Uly thought it over. “All right,” he said at last, though he didn’t sound totally convinced.
They got out of the car. The parking lot was empty and quiet. Annie knew they were already late for class, but they needed to talk to Ms. Sherburne and would be even later. They walked silently to the front entrance. Annie reached out and pulled the door handle. The door opened just a little then stopped. Annie yanked and heard the metallic rattle of a chain on the other side and in the last moment of her mind working clearly, she thought, Oh God. Darrell Gallagher.

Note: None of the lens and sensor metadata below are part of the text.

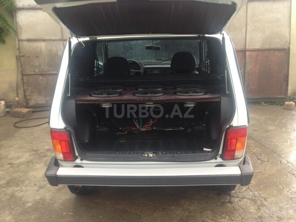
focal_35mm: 33
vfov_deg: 42.9
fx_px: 282
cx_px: 148
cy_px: 111
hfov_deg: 55.4
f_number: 2.4
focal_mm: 4.12
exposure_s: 1/20
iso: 50
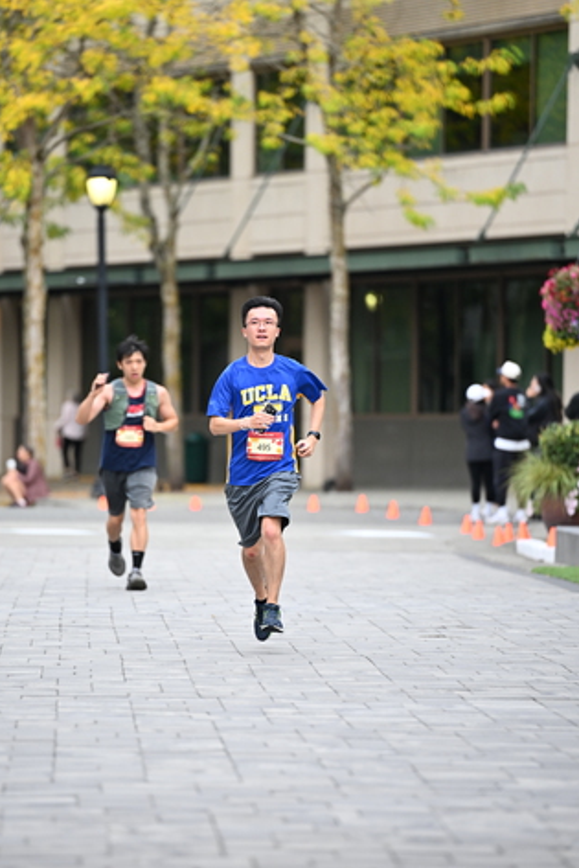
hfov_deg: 5.9
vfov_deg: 8.8
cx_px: 258
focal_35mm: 233
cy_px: 432
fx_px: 5617
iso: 640
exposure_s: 1/1250
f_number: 2.8
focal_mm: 200
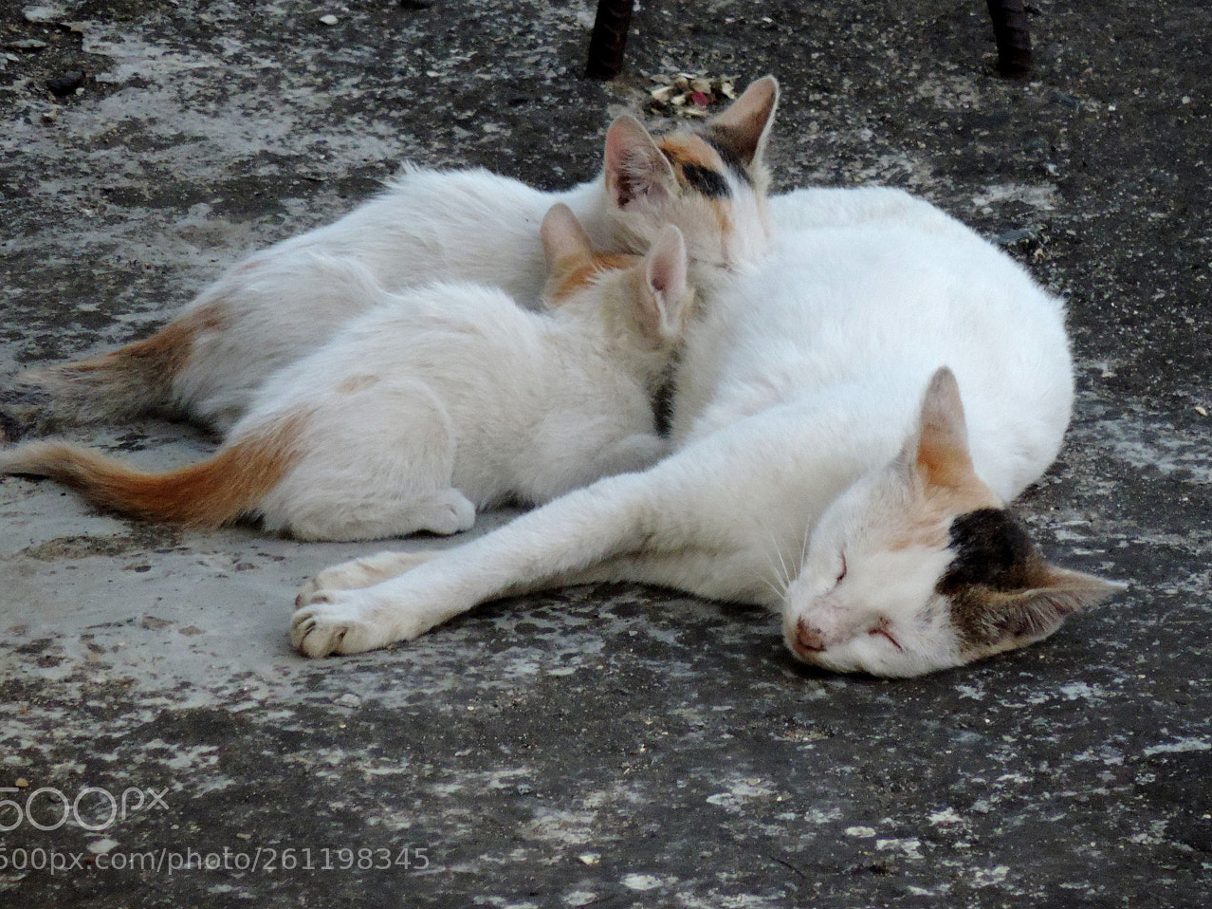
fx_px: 43828
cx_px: 692
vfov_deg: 1.2
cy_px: 364
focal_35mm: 1252
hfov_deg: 1.6
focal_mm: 180
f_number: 5.9
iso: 800
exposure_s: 1/60
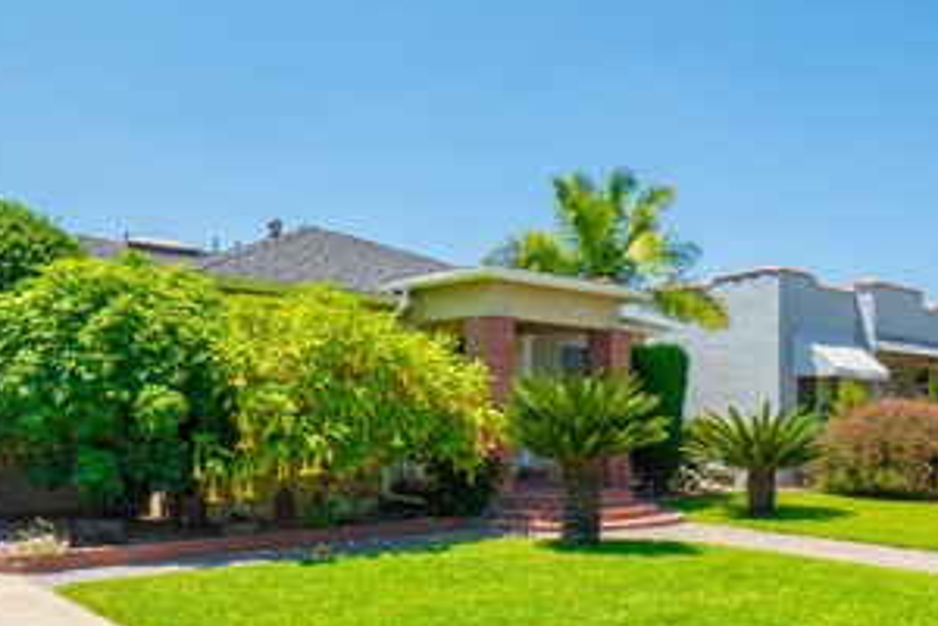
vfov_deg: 40.7
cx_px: 478
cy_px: 407
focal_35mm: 32
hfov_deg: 58.7
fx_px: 834
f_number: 7.1
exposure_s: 1/250
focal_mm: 10
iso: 100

Once when she was much younger, she’d been trapped under a diving raft on Otter Lake, the back of her swimsuit strap snagged on something she couldn’t see, couldn’t reach back to release herself from. She’d struggled desperately. Seconds seemed too few and at the same time endless. Her mind took in everything, including the useless details of her situation-the soft green light of the water; the bubbles gathered along the bottom of the raft, like frog eggs; the velvet algae on the raft chain-but understood almost nothing in a useful way. The lake pressed around her, against her, isolated her, entombed her.
That’s how she feels now, as if she’s underwater, struggling to fight her way out of an airless tomb, moving too slowly, unable to think clearly, to breathe, to release herself from the terror that has gripped her.
She’s alone. Uly’s no longer beside her. Where he’s gone, she cannot say. Her cell phone is in her hand-how did it get there? — and her thumb is pressing the power button.
She stumbles away from the chained front entrance, out of the shadow of the portico, and into sunlight. Without really thinking, she turns and sprints for the doors at the south end of the building. Her feet seem mired in mud, dragging like dead things. Through the windows of the classrooms, she sees students milling about, settling gradually into their desks for homeroom, oblivious. The south doors appear suddenly in front of her. She grasps the handles and yanks. These, too, are chained and locked.
Gallagher, she understands, has trapped everyone inside.
Think, Annie, she tells herself. Think.
She remembers the entrance for the school kitchen, where deliveries are made, which is never used by the students or faculty. She spins and heads north.
The cell phone plays a twinkling tune to let her know it’s powered on now and she punches in 911 as she races along.
Tamarack County Emergency Services.
Annie knows that voice, a woman’s voice, but a face doesn’t come to her.
This is Annie O’Connor, she cries into the phone. I’m at the high school. Darrell Gallagher has a gun. He’s going to kill people.
Have you seen the gun, Annie?
No, but I know he has it. He’s locked the doors and trapped everybody inside.
Officers are on their way, Annie. Are you in the school?
No, I’m outside.
Stay there and don’t go in.
But she’s already at the kitchen service entry and she pushes inside, snapping her phone closed as she goes.
The moment she enters she hears from somewhere in the distant interior four rapid cracks- bam bam bam bam — like a fist smacking against lockers in the hallways. She runs through the kitchen. Morning sunlight glances off stainless-steel countertops and sinks and commercial-size stoves. Two women in hairnets are frozen in the act of pulling big mixing bowls from the cabinets. They stand as if posed, heavy women with arms uplifted, glittering silver bowls cupped in their fleshy hands. It reminds her of a painting, some Renaissance thing about a pagan offering she should know because she studied it-didn’t she? — in her humanities class.